Excerpted text:
Post by princessmoose on Mar 17, 2007 1:05:09 GMT
I have had enough of this constant interference in my life from people who have no idea about anything and seem to get the total of 500 from adding 2 and 2 together, so here is an explanation or whatever you want to call it.
Fine, "people" were "worried" just because I'd deleted my account - erm woopee??? When asked I replied with the fact that I'm busy, which is perfectly true. I guess it's hard for some people with no lives to understand that I have friends, I have a university degree to do and all the work that comes with that, and I have a job = a life. So, just because I decided not to devote the rest of my life to a bloody forum, I seem to have been blacklisted as a thing to be concerned about. Why is it so hard to accept my reply? Why is it so hard to understand that I have far better things to do?
So, emails are sent, private messages are sent and somehow it seems that a conclusion is reached, which is to email someone at my university to get involved. What utter codswallop, absolutely hilarious, when they know nothing, and the stuff they were informed of was probably utter crap anyway. Because of all this confidentiality rubbish, my best friend has no idea who my lecturer is talking about, when he tried to ask questions. My friend assumes it's someone else, and not me, when in fact it was about me, so this then gets back, yet oh my goodness, it's INCORRECT information. Although this confidentiality rubbish isn't really confidential seeing as it was posted in the wine bar anyway. No good has come out of emailing members of staff at university has it? It's made me annoyed (perhaps that was the intention) and it's made me realise that people who say they care actually don't give a damn at all.
Why get people involved at university when there isn't any issue whatsoever? Even my darn lecturers say that, as the wine bar readers will know. My lecturers have no cause for concern because my behaviour is fine and my work is fine.
ROFL, what? I do apologise if this "horrible thing" is that I've finally realised that spending time on stupid internet forums is pointless and I'd rather work at my degree.

Records provided:

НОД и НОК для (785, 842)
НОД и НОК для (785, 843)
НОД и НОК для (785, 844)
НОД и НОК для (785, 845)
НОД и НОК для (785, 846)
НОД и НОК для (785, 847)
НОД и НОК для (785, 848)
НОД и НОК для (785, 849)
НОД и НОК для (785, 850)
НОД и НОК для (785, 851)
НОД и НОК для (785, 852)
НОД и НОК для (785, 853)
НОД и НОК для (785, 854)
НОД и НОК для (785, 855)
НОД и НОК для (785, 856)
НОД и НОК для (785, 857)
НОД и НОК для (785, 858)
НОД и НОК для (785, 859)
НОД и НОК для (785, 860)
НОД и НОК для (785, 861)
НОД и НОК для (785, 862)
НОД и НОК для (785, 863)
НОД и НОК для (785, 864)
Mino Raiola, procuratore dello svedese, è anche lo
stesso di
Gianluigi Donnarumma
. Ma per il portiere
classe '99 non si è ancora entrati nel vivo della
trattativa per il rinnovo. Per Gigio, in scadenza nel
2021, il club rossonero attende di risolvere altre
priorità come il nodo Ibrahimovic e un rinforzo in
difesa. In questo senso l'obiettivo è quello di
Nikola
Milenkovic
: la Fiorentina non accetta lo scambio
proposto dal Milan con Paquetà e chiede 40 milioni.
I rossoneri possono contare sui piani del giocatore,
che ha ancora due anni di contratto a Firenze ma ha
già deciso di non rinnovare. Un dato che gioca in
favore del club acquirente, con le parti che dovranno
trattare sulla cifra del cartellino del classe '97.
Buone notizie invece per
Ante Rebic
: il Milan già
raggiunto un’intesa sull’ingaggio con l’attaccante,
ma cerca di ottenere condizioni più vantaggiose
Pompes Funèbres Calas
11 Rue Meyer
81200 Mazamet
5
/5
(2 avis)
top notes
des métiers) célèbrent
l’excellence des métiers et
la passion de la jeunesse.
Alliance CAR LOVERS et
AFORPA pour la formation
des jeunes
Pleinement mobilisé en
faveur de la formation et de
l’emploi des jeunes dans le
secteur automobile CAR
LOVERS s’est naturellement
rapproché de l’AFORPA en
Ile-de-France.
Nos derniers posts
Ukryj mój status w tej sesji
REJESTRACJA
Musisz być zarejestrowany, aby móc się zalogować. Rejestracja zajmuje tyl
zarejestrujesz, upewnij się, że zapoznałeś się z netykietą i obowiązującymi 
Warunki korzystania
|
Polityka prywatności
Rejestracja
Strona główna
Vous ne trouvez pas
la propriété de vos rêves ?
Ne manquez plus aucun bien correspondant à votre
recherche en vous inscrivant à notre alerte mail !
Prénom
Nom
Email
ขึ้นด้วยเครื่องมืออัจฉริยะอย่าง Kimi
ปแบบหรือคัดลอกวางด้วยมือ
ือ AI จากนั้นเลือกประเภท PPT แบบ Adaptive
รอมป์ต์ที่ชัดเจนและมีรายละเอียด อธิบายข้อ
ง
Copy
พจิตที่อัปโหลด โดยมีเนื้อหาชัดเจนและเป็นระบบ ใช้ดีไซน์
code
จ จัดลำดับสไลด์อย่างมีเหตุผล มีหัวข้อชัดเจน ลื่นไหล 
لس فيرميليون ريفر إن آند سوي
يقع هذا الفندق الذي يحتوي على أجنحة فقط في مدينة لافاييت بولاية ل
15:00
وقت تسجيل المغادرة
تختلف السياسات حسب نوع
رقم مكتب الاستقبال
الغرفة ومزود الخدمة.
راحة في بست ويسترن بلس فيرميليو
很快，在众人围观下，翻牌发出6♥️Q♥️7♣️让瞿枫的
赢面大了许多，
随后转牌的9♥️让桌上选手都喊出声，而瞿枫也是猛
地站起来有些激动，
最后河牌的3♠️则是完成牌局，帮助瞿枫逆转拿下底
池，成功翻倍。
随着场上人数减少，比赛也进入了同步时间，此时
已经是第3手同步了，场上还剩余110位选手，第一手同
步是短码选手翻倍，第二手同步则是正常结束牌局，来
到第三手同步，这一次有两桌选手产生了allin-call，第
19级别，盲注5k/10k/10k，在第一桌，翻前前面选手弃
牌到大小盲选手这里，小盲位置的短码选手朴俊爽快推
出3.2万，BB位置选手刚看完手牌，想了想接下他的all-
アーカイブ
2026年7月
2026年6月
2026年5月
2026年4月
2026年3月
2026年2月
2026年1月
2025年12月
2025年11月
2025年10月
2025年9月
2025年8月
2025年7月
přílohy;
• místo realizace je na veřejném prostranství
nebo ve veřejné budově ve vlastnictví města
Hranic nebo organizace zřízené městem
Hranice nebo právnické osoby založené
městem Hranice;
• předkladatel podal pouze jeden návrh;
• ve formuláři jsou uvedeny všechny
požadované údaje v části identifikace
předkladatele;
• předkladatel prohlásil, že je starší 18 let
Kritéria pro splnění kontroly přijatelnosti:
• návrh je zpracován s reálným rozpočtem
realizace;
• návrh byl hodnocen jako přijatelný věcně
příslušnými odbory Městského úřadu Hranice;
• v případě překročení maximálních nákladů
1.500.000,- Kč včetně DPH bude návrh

Problem requirements: For each of the following statements, answer yes or no on whether it agrees with the forum post, and quote the words of the post that decide it. 1. The writer has a job. 2. The writer's lecturers see cause for concern. 3. The supposedly confidential matter was posted in the wine bar.

Task result:
1. Yes: "I have a job = a life."
2. No: "My lecturers have no cause for concern because my behaviour is fine and my work is fine."
3. Yes: "it was posted in the wine bar anyway."